Enerji fiyatlarındaki artış, gıda ürünlerindeki artış, asgari ücretteki yükseliş, kira bedellerindeki artış, bütün bunlar yeme-içme sektöründeki maliyetleri katladı.
İster istemez, dışarıda yemek yemek de lüks haline geldi.
Sıradan bir esnaf lokantasında birkaç dilim ekmekle birlikte kuru-pilav yemek bile artık 50 TL’den başlıyor...
Lahmacun 20 TL, bir porsiyon döner 70 TL... Etli yemeklerin porsiyonu 60-80 TL oldu… Bir porsiyon pirinç pilavı 8-10 TL.
Esnaf lokantalarında, alkolsüz lokantalarda fiyatlar katlanarak arttı..
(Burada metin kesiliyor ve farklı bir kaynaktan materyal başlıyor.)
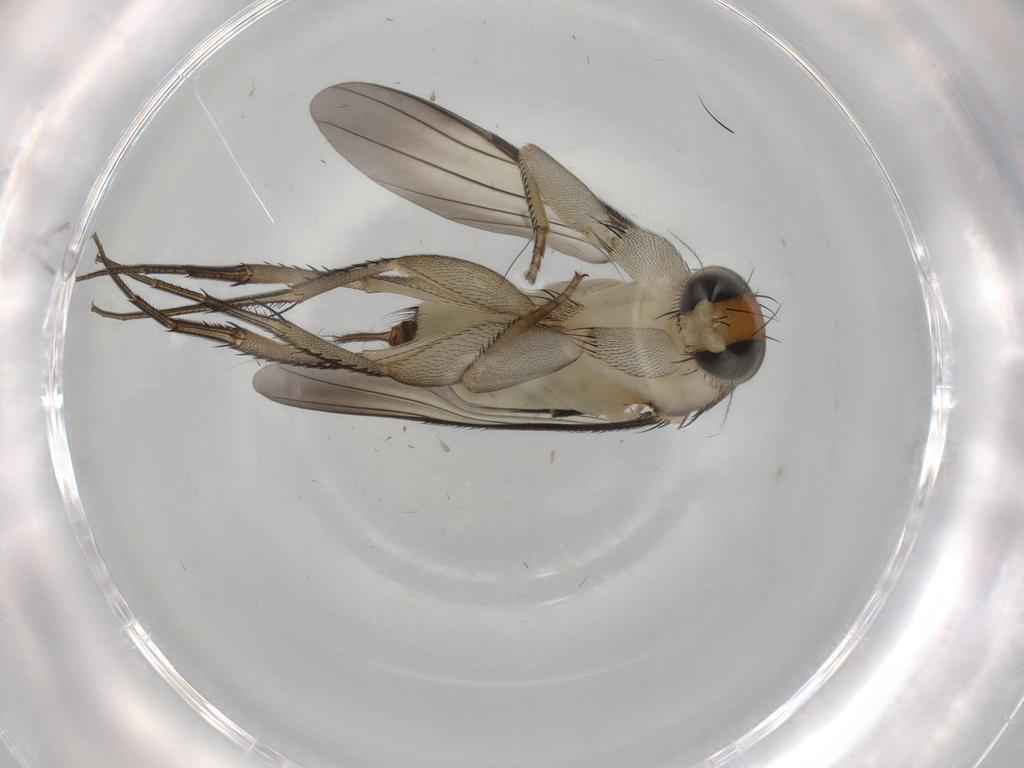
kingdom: Animalia
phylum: Arthropoda
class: Insecta
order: Diptera
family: Phoridae
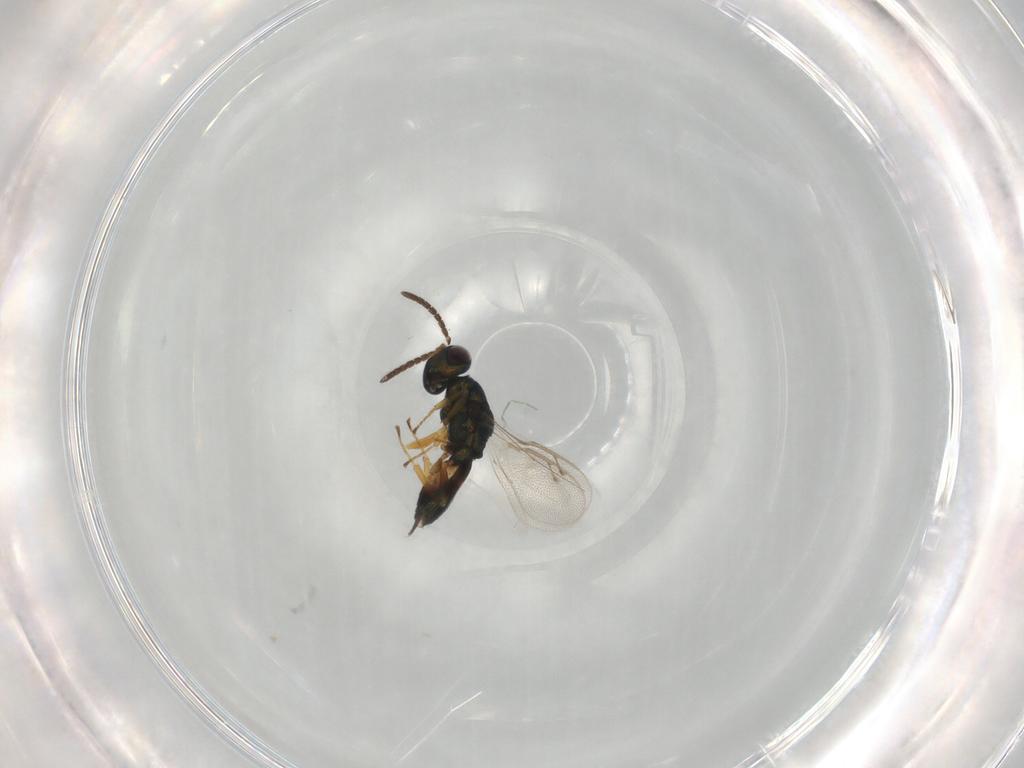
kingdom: Animalia
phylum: Arthropoda
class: Insecta
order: Hymenoptera
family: Pteromalidae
Alkollü lokantalarda ise uçup gitti…
Türkiye’de son yıllarda en fazla fiyatı artan ürünlerin başında sigara ve alkollü içkiler geliyor. Bu ürünler üzerindeki vergi yükü konusunda çok uzak ara Dünya Şampiyonu durumundayız.
Aslında bu ülkenin vergi yükünü benim gibi sigara ve içki kullananların çektiğini çok rahat söyleyebiliriz. Eminim ki ben bu halimle, sigara ve içki üzerinden devlete ödediğim vergi açısından çok ünlü, çok büyük ve en lüks arabalarla dolaşan müteahhitlerden daha fazla vergi ödüyorum.
…………………..
Neyse, sonuçta yaşıyoruz. Bahar da geldi. Üstelik, mübarek Ramazan ayını ve bayramı geçirdik. Uzun süredir İzmit’te bir alkollü mekanda bulunmamıştım..
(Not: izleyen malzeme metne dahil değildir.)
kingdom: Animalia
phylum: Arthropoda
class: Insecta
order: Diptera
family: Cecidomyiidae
Geçen akşam çok sevdiğim ve değer verdiğim iki arkadaşımla (Başar ve Tuğrul), Ramazan ertesindeki ilk alkollü mekan bulaşmasını yapmaya karar verdik.
Ormancı Zeki Ağabey’in işlettiği Artvinliler Derneği Lokali’ne gittik. Bu mekan, hala İzmit’te hem en güzel yemek ve mezelerin hazırlandığı, hem en hesaplı mekanlardan biridir.
Artvinliler Lokali’nde bile bizden başka masa yoktu.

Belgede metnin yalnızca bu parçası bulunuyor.